By Shelly Williams/editor-in-chief
All five candidates competing for the District 5 position on the board of trustees gathered for an open forum on SE Campus last week.
Patrick Adimire, O.K. Carter, Gerry Ghearing, John Jenkins and Joe McHaney each gave a three-minute introduction before taking questions from the audience and discussing issues concerning TCC in the Arlington area.
Starting with Carter, they each addressed what they would like to do for SE Campus.
“The SE Campus has really been the fastest-growing campus, practically since the day it was born,” he said. “It’s always struggled to have enough classrooms and enough laboratories. I expect this campus to be 20,000 or more very shortly.
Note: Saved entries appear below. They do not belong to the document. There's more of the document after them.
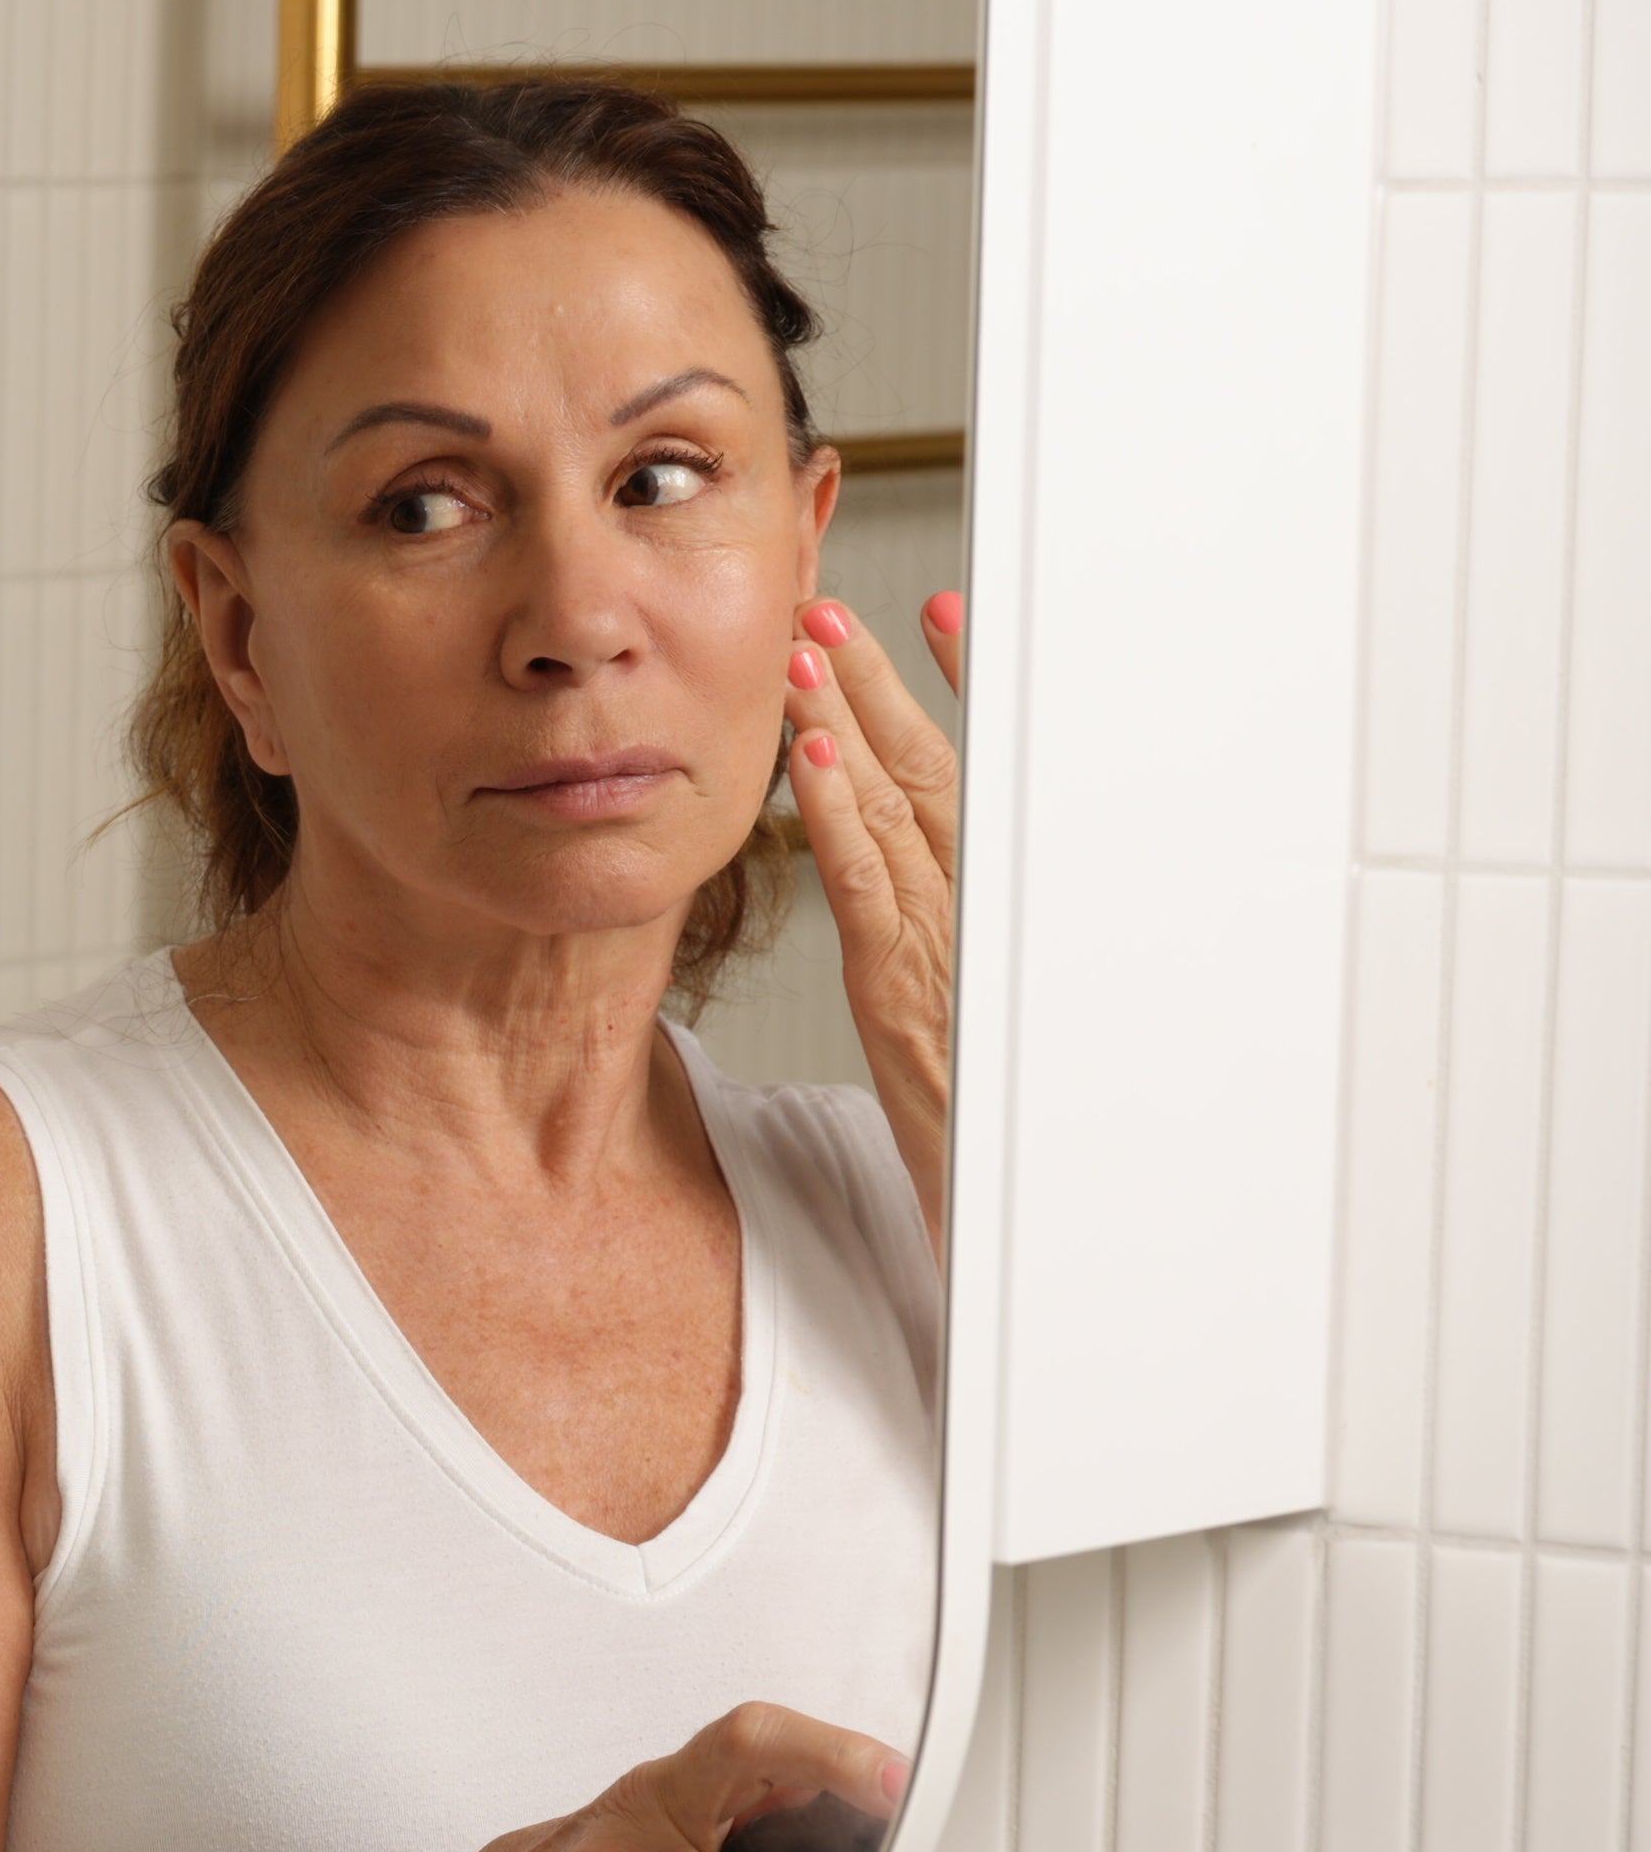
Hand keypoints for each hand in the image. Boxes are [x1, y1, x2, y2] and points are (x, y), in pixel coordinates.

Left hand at [784, 589, 964, 1249]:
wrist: (1044, 1246)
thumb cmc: (1023, 1159)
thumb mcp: (989, 1045)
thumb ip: (962, 965)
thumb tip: (939, 895)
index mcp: (999, 922)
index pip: (972, 784)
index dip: (946, 698)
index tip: (935, 616)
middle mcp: (983, 920)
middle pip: (933, 775)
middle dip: (885, 682)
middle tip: (834, 606)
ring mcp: (951, 953)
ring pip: (900, 813)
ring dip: (849, 723)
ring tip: (807, 647)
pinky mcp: (911, 1002)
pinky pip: (872, 892)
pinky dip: (843, 821)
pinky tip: (811, 761)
I want to make sure that it has the facilities that it needs to have.”
Focusing on the expectations of community colleges in today’s society, Adimire said TCC should work to improve education as a whole by using all resources available.
“Now community colleges are better viewed more than they have ever been across the country,” he said. “And expectations are higher than they’ve ever been. So you have expectations and funds going in different directions.
“This campus is fast-growing. What we need to do as a school as an entirety is we need to make sure that we’re not offering a course to three people here and four people over there. We need to use everything that we can use to become efficient and utilize all resources that the school has for you guys.”
Faculty members then asked how the candidates would handle budget cuts and its effects on the morale of full-time and part-time teachers.
“My goal would be to make sure that there is a genuine balance between necessary administrative movement and faculty,” Ghearing said. “The last person out the door, in the case of a deduction or budget cut, would be those people who are delivering the core services that are necessary to this education and the educational institution that this campus should be.”
Jenkins said that as a trustee, he’d look through any issues that arose first and would keep TCC’s cost reasonable for students.
“Of course, we will look for all the inefficiencies first,” Jenkins said. “We’re going to make sure that we keep exceptional faculty that is delivering, based on what your mission says, two things — to keep it affordable and make sure we’re delivering quality education.”
The discussion then turned into a question of what the candidates saw as more important: the quality of teachers or the utilities the campuses have.
“Some of the best classes I ever had were in a closet,” McHaney said. “That’s really the faculty. I mean, good faculty can think outside the box. Buildings that have classrooms, they have to have faculty.”
The forum closed with each candidate showing how transparent they would like to be to their possible voters by giving out personal contact information to the audience.